QUANDO O SOL SE PÕE DENTRO DE UM CAFÉ
>> Cristiana Moura


Não havia mesa livre como de costume. Esqueci-me do desconforto da cadeira alta na simpatia larga do rapaz do outro lado do balcão. Tomava meu chá e observava os passantes do lado de fora do café. Alguns paravam para olhar o cardápio através do vidro.  Do lado de cá temos uma impressão divertida de que eles é que estão dentro de uma vitrine.

Sim, uma vitrine de manequins vivos. A luz do Sol adentrando o recinto através do vidro parece não lhes dar permissão para enxergar o lado de dentro. A moça para, olha talvez o cardápio e, por certo, a si mesma. Arruma o cabelo, passa batom. Ela percebe que está sendo observada e o jeito sem jeito da moça se faz diversão pro mundo do lado de cá. Leandro, o rapaz vendendo cafés e simpatia detrás do balcão, ri. Nasce uma descontração solta do tudo igual do trabalho no café.
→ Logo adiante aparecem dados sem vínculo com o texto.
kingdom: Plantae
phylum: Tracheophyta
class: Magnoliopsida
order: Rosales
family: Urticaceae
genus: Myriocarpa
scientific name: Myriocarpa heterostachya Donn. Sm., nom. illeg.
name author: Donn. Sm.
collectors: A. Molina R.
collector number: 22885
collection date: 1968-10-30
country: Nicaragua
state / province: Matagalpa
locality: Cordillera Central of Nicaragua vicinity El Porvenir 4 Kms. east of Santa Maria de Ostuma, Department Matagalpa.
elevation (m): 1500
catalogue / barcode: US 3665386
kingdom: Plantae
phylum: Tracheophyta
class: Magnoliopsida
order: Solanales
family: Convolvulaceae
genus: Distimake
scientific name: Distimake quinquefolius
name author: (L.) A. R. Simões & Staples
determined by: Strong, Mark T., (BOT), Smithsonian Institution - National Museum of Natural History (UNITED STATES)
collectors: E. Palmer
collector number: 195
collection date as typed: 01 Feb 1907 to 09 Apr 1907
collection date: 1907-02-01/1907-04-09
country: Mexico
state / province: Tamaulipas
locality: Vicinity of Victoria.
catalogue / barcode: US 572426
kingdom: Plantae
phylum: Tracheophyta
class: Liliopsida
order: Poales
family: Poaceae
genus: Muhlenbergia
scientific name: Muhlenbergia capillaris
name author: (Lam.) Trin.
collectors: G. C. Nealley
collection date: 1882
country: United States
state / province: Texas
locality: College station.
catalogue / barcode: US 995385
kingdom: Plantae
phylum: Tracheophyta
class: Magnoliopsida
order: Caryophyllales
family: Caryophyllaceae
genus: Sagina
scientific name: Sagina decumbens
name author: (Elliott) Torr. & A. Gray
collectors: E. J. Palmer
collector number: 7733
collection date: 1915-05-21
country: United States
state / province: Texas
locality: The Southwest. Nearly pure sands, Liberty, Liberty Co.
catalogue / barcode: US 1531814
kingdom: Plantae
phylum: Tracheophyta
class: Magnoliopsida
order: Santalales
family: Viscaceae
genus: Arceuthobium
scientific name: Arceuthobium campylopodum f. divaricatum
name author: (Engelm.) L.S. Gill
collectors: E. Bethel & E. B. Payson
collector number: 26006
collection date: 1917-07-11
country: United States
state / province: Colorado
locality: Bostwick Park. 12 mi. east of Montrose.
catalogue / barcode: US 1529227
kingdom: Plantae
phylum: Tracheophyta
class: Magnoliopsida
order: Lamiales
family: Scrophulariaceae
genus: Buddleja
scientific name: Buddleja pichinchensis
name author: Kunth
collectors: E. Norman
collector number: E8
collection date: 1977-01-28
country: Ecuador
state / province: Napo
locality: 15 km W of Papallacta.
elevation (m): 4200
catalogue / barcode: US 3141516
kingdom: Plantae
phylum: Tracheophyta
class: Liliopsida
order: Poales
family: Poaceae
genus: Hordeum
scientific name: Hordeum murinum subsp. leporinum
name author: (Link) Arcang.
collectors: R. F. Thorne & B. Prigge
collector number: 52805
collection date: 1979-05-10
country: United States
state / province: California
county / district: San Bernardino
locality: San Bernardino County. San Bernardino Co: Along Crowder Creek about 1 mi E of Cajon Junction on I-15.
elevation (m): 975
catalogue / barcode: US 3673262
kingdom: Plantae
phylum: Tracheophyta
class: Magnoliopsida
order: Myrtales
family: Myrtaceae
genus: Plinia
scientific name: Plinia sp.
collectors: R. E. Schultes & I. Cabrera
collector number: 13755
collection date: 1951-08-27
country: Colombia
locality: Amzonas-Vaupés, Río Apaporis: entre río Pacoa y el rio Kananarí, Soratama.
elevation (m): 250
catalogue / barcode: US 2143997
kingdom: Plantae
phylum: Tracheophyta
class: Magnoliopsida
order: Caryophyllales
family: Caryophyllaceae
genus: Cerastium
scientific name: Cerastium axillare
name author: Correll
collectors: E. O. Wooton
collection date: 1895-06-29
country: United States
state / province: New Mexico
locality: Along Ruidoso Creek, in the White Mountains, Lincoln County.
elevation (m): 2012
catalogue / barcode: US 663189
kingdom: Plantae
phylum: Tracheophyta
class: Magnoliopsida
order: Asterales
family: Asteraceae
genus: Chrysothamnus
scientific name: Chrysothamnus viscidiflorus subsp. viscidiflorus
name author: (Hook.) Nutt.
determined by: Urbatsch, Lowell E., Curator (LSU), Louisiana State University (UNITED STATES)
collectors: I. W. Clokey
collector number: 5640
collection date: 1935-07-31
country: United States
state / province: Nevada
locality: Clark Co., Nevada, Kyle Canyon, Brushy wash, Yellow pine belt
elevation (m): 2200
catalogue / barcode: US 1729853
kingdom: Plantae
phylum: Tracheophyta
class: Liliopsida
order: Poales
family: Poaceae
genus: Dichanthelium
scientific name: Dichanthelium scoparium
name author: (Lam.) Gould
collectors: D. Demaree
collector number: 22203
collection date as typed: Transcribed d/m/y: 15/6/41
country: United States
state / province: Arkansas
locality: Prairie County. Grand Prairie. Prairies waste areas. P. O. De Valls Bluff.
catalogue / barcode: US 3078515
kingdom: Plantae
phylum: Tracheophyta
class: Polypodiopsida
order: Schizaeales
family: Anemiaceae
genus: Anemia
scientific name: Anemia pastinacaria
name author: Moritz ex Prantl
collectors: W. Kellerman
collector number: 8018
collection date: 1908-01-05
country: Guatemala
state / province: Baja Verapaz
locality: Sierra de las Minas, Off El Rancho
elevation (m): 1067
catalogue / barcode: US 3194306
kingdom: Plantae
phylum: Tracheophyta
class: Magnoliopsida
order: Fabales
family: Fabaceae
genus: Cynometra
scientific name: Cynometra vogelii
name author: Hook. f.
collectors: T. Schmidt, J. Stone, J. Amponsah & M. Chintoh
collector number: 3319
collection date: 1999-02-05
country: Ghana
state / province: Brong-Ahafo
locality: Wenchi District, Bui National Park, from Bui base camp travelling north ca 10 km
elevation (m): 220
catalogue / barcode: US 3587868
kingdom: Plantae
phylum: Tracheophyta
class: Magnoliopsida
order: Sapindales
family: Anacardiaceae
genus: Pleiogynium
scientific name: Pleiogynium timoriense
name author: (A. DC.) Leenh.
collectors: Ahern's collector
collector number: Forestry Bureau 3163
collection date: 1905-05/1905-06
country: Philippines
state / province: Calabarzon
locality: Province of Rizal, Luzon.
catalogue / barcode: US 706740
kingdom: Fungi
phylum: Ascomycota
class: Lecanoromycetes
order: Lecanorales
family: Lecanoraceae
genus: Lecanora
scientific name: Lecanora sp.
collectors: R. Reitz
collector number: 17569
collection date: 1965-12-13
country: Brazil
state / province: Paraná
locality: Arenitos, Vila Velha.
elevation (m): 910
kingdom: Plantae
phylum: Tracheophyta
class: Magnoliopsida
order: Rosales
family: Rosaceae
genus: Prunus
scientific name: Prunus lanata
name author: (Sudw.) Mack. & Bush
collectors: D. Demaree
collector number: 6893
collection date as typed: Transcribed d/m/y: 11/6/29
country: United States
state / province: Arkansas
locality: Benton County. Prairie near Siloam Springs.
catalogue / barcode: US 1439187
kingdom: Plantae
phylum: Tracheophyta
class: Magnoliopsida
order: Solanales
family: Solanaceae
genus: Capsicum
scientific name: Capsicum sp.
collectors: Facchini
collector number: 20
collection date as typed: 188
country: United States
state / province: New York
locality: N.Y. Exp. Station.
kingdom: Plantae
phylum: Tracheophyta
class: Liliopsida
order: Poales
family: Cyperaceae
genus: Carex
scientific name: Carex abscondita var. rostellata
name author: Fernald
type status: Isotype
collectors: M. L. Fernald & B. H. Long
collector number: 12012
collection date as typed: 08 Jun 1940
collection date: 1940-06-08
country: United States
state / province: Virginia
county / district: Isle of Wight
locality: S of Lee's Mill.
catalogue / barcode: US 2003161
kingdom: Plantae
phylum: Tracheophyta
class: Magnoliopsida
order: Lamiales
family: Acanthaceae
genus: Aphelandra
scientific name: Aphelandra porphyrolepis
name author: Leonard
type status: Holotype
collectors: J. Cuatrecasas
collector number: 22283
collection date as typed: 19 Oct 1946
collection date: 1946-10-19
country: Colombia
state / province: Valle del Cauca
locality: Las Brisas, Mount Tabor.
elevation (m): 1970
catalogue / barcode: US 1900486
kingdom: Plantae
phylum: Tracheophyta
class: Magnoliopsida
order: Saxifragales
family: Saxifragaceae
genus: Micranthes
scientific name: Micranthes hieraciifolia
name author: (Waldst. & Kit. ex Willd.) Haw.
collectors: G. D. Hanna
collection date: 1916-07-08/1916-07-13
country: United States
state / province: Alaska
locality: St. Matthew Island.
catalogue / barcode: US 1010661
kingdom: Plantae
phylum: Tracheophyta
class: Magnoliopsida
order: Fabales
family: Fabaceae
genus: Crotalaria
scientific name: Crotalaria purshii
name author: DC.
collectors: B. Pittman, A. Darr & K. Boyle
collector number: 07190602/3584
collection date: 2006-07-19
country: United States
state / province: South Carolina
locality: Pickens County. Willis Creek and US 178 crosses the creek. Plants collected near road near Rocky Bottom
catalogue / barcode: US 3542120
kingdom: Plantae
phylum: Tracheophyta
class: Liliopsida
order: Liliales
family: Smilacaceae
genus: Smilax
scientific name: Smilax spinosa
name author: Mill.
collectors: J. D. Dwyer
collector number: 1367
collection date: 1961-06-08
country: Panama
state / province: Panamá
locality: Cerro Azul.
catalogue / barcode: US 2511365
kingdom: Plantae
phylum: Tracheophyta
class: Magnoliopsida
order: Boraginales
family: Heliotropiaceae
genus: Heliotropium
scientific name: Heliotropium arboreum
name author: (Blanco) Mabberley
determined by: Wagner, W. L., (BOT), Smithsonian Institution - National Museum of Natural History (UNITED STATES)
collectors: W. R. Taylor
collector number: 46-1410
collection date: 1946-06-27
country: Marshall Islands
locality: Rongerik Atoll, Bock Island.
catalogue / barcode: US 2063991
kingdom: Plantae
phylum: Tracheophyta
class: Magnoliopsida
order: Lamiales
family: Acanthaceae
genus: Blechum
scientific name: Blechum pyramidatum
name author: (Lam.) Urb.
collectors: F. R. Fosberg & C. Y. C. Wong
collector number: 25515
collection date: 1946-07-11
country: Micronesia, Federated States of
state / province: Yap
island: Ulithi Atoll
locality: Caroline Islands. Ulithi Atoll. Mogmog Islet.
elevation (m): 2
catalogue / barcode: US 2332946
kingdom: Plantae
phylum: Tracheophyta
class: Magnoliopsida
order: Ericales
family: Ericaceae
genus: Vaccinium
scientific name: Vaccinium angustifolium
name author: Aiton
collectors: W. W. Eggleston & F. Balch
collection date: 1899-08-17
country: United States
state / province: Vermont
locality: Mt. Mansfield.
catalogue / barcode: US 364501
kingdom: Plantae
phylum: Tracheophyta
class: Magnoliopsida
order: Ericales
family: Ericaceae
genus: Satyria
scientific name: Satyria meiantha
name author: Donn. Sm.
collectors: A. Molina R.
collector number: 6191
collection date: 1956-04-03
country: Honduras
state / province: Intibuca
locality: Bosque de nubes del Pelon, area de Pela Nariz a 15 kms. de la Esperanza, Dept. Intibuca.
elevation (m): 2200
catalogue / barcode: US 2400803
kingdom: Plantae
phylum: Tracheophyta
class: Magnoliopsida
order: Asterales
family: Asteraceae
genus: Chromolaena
Leandro conta que é sempre assim quando é antes do pôr do sol. A luz transforma o vidro em espelho e o pessoal se arruma, faz careta e, se percebe que estamos vendo daqui, é um desconcerto só. Vai contando e rindo um riso daqueles de canto de boca. Parece que os narcisos se afogando na vitrine do café contribuem para a simpatia do rapaz que já traz no olhar o cansaço da semana inteira de trabalho.

Eu tomo meu chá. Leandro guarda xícaras, copos e pires com destreza e intimidade, sem perceber que seus utensílios são instrumentos criando música para os chás e cafés de fim de tarde.

O Sol se pôs e fiquei aqui pensando o que será que, nesta vida, de tanta luz, me ofusca também.

Comentários

Zoraya disse…
Que beleza de crônica a partir de um chá, hein, Cris? Linda de beber.
Cristiana Moura disse…
Tá aí, Zoraya, quero beber crônicas!